In this setting, immuno PET may help to monitor immune response. There are currently two main approaches that have been investigated in humans: CD8-targeted immuno PET (Pandit-Taskar et al. 2020, Farwell et al. 2022) and anti-PD-L1 adnectins (Huisman et al. 2020, Stutvoet et al. 2020, Robu et al. 2021, Nienhuis et al. 2022).

Next-generation medicine

From Hippocrates to the first half of the 20th century, medicine was centered on the treatment of symptoms. Medicine has evolved over time due to major discoveries by the doyens of the field of medicine. In the second half of the 20th century, the means of exploring the body by imaging was enriched and the discovery of cancer-associated genes brought us into the area of causal medicine. Certain major discoveries in biochemistry (Otto Heinrich Warburg, 1931 Nobel Prize) and neurosciences (Louis Sokoloff 1981, Lasker Awar 1986, National Academy of Sciences Award) have been the basis of the emergence of seminal works on PET scanning in oncologic patients. Today, we are able to use these approaches to make PM centered on the patient and their disease. Next-generation medicine will be based on the analysis of big data made possible by artificial intelligence (AI) and mathematical modeling.

For rare diseases, the information obtained from digital twins could be of prime interest. Algorithms provide the opportunity to identify digital twins from databases. This approach, however, requires building a database with reliable electronic health records that can contain critical information such as treatment sequences, responses and toxicities, and follow-up. Nuclear imaging may provide important information on disease (location, extension, phenotype, and quantitative parameters), and could be implemented in this database together with clinical and genetic data. All this information together with modelization will represent the basis of a digital doctor that will, together with the personal experience and knowledge (evidence-based) of a real physician with the support of an MDT, permit a more individualized therapeutic approach (Fig. 2). Many international initiatives led by governments or companies with consortium partners have been initiated to support such projects.

Figure 2
Figure 2

Personalized approach to PPGL patients. MDT, multidisciplinary team.

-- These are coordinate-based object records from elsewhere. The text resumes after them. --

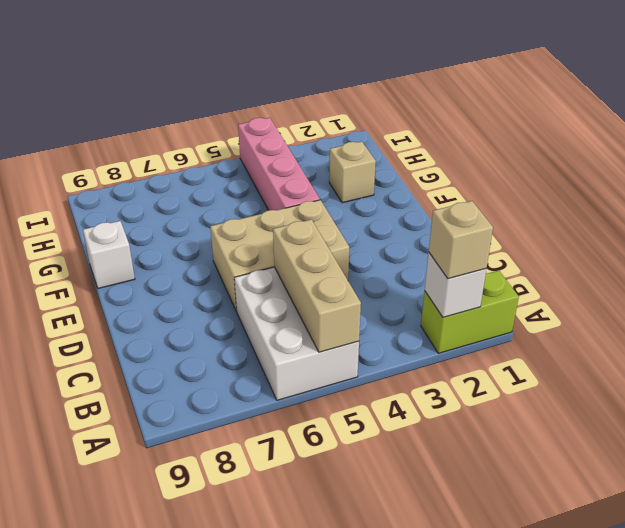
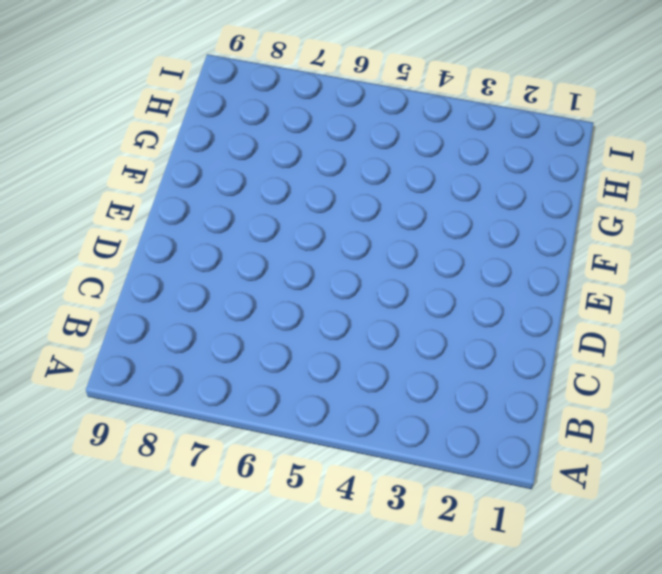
none -> lime brick A1:A2 level 1
none -> white brick A5:C6 level 1

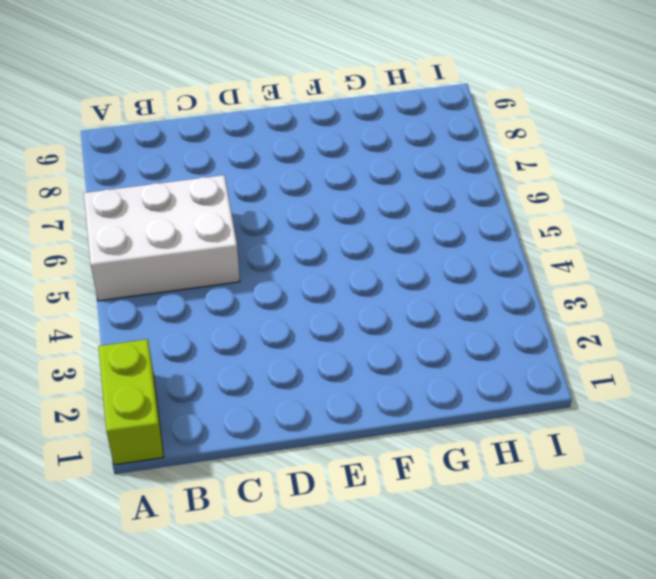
none -> tan brick D4:E6 level 1
none -> pink brick F4:I4 level 1

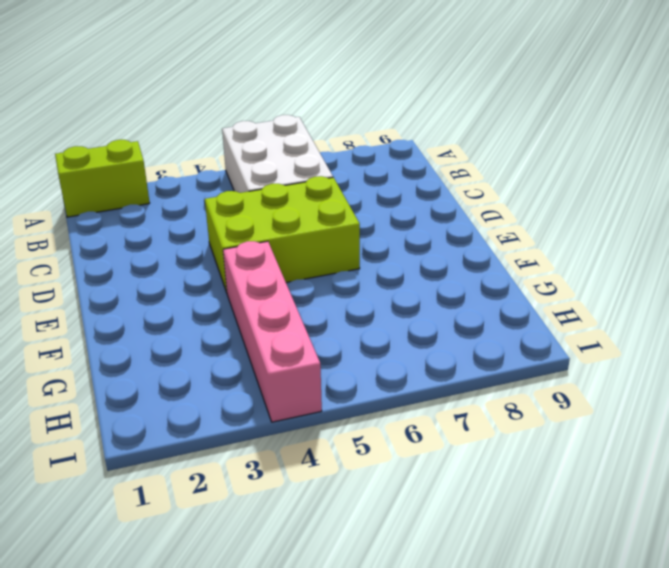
lime brick D4:E6 level 1 -> tan brick D4:E6 level 1
none -> white brick F9 level 1
none -> tan brick G2 level 1

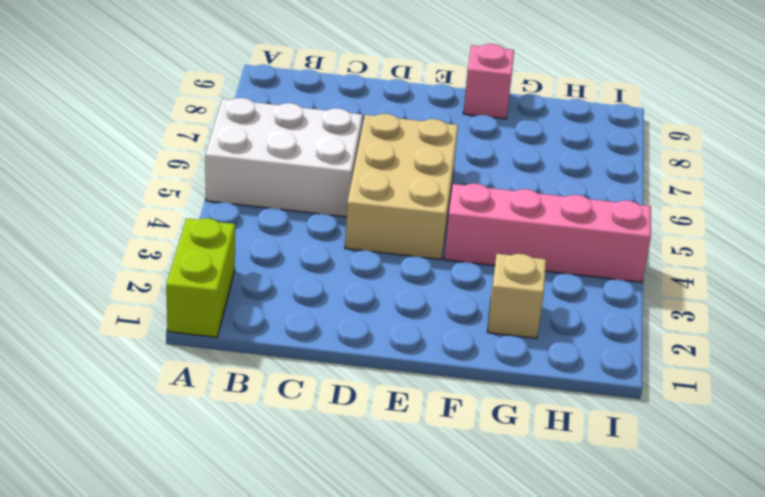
pink brick F9 level 1 -> white brick F9 level 1
none -> white brick A2 level 2
none -> tan brick A5:C5 level 2

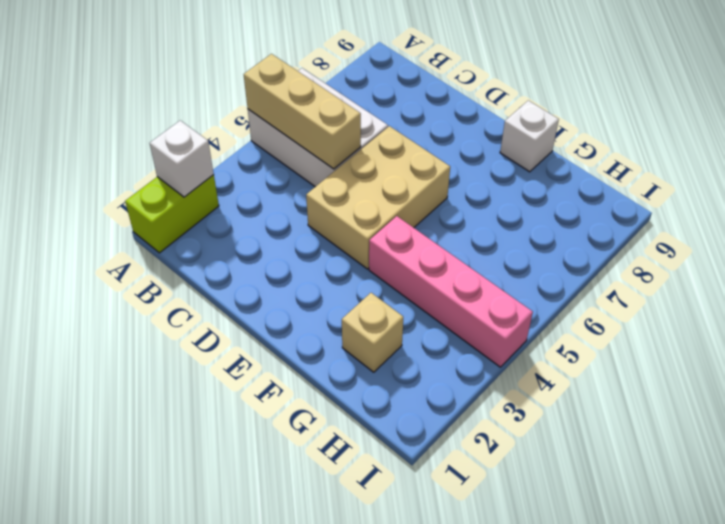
none -> tan brick A2 level 3

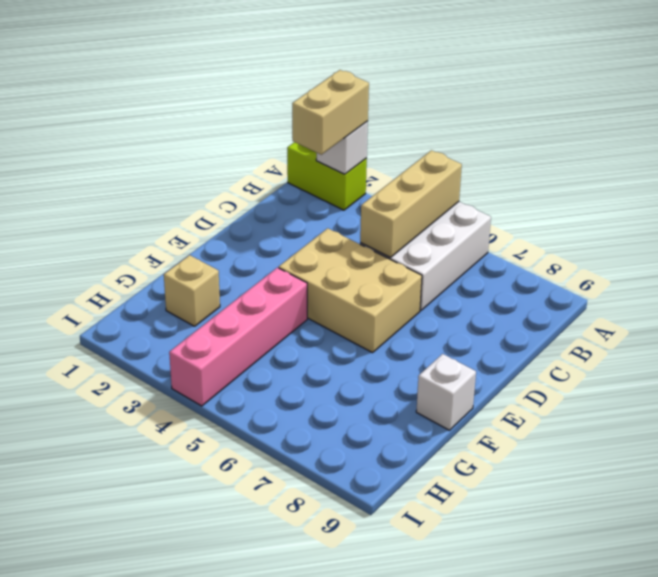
tan brick A2:B2 level 3 -> tan brick A2 level 3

Citation: Endocrine-Related Cancer 30, 4; 10.1530/ERC-22-0375

At present, even if the use of computer science has increased dramatically, it is not yet fully mature for these sophisticated applications. Only a handful of AI algorithms have been approved by the Food and Drug Administration (FDA); the IBM Watson Health cognitive decision-support system, which is the most clinically advanced tool, has led to disappointing results so far. There are still major concerns regarding the standardization, ergonomics, data management and security of these solutions. Additionally, there are also major challenges regarding ethics, cost-burden, communication for improving acceptance (public, healthcare professionals), and cyber security (attack prevention and detection). It is expected that these aspects will be improved in the coming years and we will see the dawn of a new era in PM.

Conclusion

An accelerating digital revolution in health care will modify various aspects of the medical profession and how we take care of PPGL patients. Technological breakthroughs and new tracers will continue to position nuclear medicine among the significant players in PM.

Declaration of interests

The authors declare that there is no conflict of interest that could be perceived as prejudicing the impartiality of this review.

Funding

This study was supported, in part, by the Intramural Research Program of the Eunice Kennedy Shriver NICHD, NIH, Bethesda, Maryland, USA.